Он бодро выпрямляется в седле, вдыхает полной грудью свежий воздух и начинает охорашивать коня. К седлу на длинном поводе привязана другая лошадь. Она покорно тянется в хвосте, Панфил потрогал ее повод, подвернул кафтан под ноги и, невольно дрогнув от ночного холодка, опять сгорбился, ушел в свои думы… Никитишна? Пошли ей, господи. Ни роду, ни племени. Всех ребят схоронили… На кого осталась? Старуху уважают, да уж все не то. Перестала роптать. На проводинах шибко убивалась, а не сказала поперек ни слова…
Панфилу вспомнилась вся жизнь, и до слез стало больно за старуху. «Как дойдем на место, надо вывезти ее». Мечты захватили его, понесли через пустыни. Чудилась новая опрятная деревня. С того лета заживут они уже по-новому и никуда, никуда он не уйдет из дому. Только бы обет исполнить, а там можно и пожить спокойно.
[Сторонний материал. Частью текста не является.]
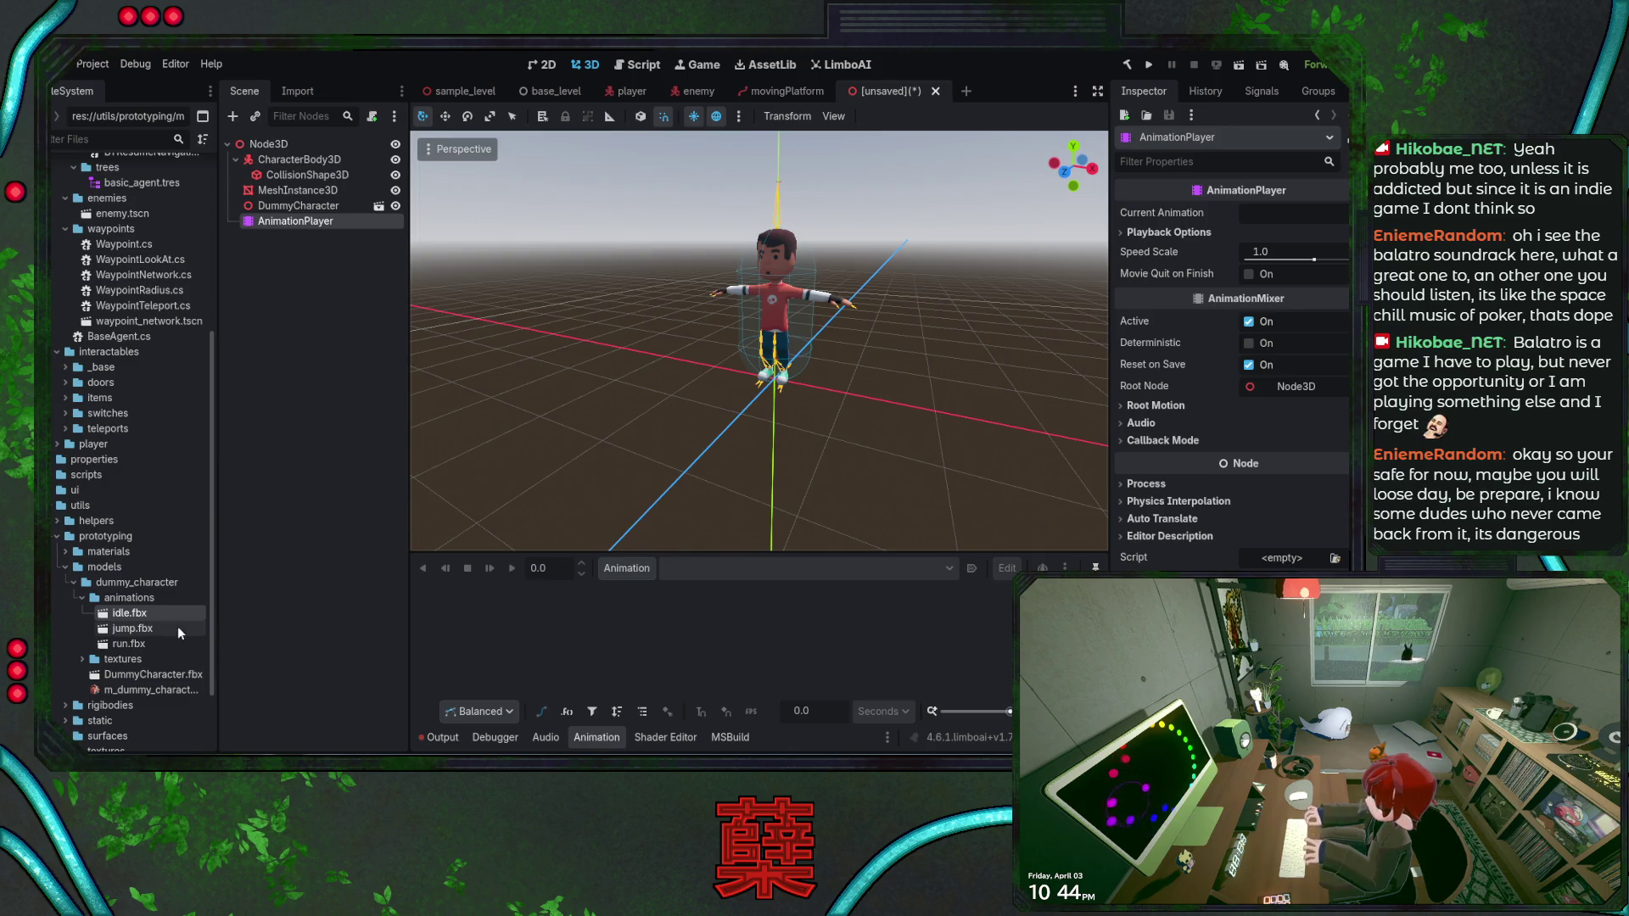
pyautogui.scroll(-3, 170, 623)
И вдруг обжигает огнем. Дьявол это путает. Про деревню шепчет, окаянный, да про теплую избу, отводит от обители. Нельзя, нельзя! Обитель прежде…
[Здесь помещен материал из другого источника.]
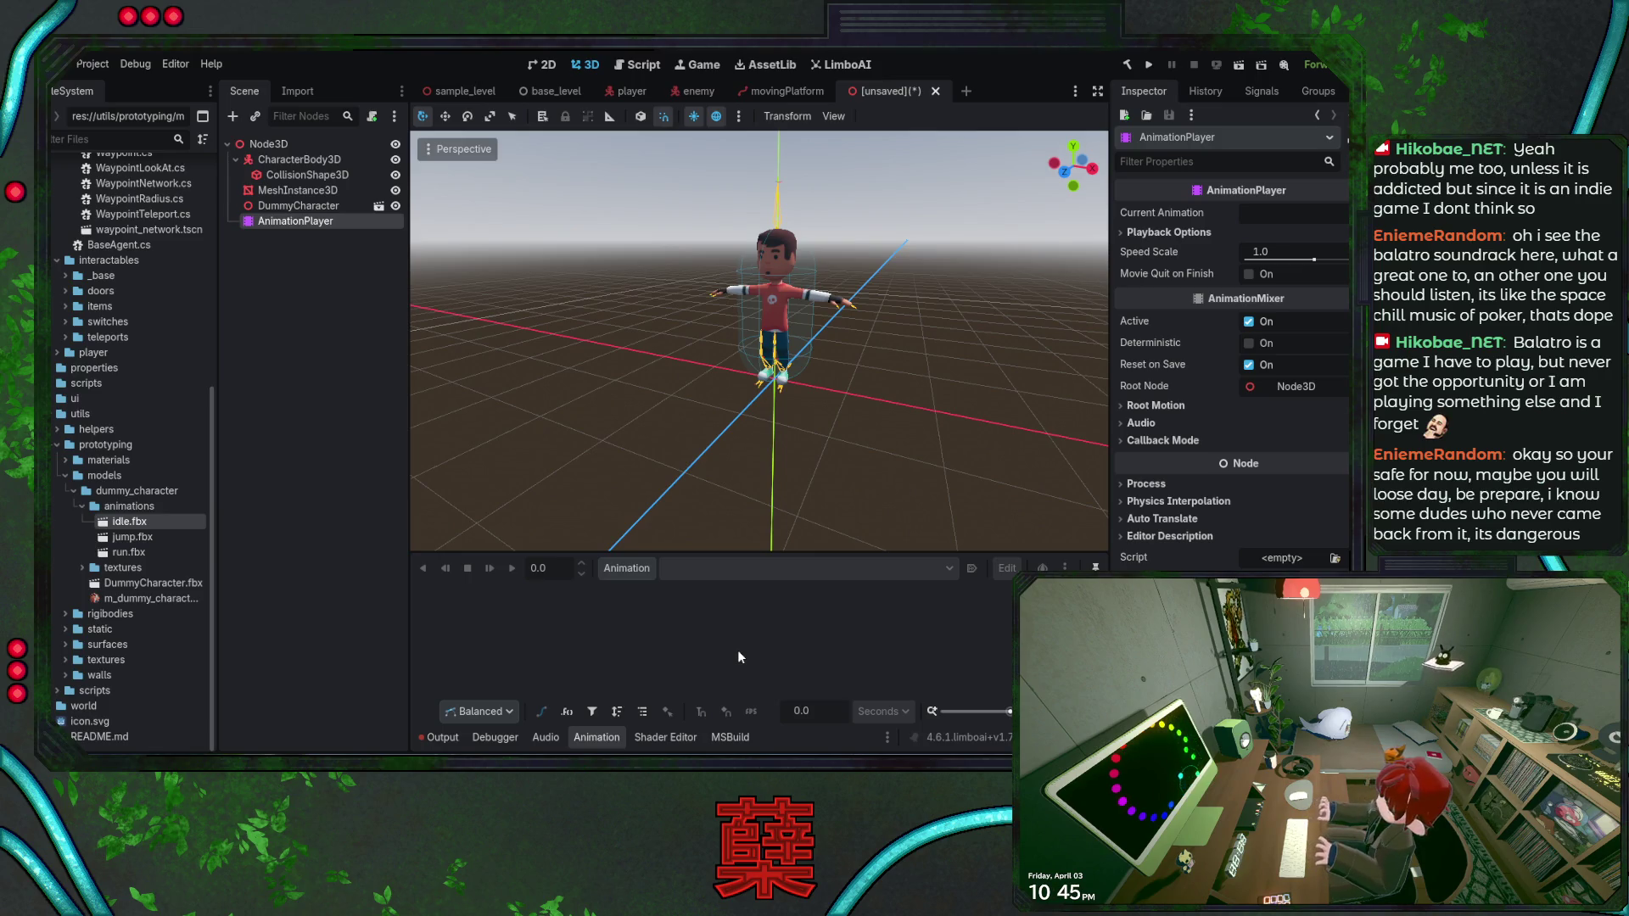
pyautogui.doubleClick(134, 521)
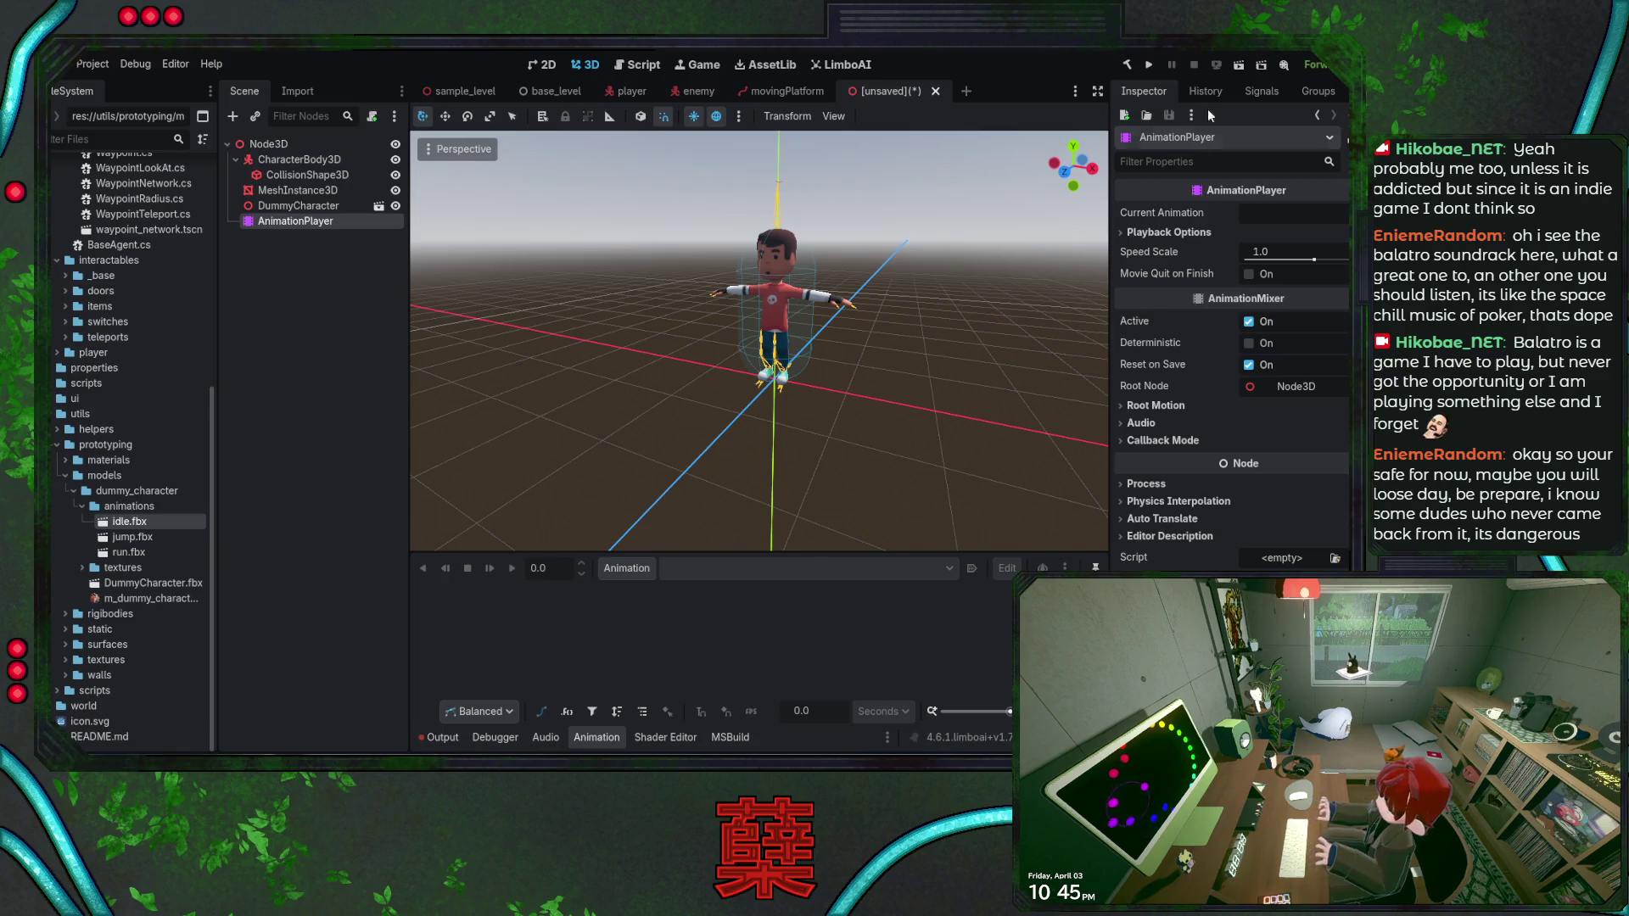
pyautogui.click(132, 537)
Его будит бодрый оклик сзади. Назар тоже вспомнил проводины и хлопоты старосты.
— Василий-та! А? Ладно коробок заплел? Быдто ничего себе не знает, прилетел на речку: «Е-етто кто тут? Куда сбеленились! Опять за границу? Без пашпорта? Сейчас вернись, не то с пикета поворотят!..».
Назар подражает густому басу старосты, и это выходит забавно. Все смеются, но не столько над Назаром, сколько тому, что Василий Так умно увернулся.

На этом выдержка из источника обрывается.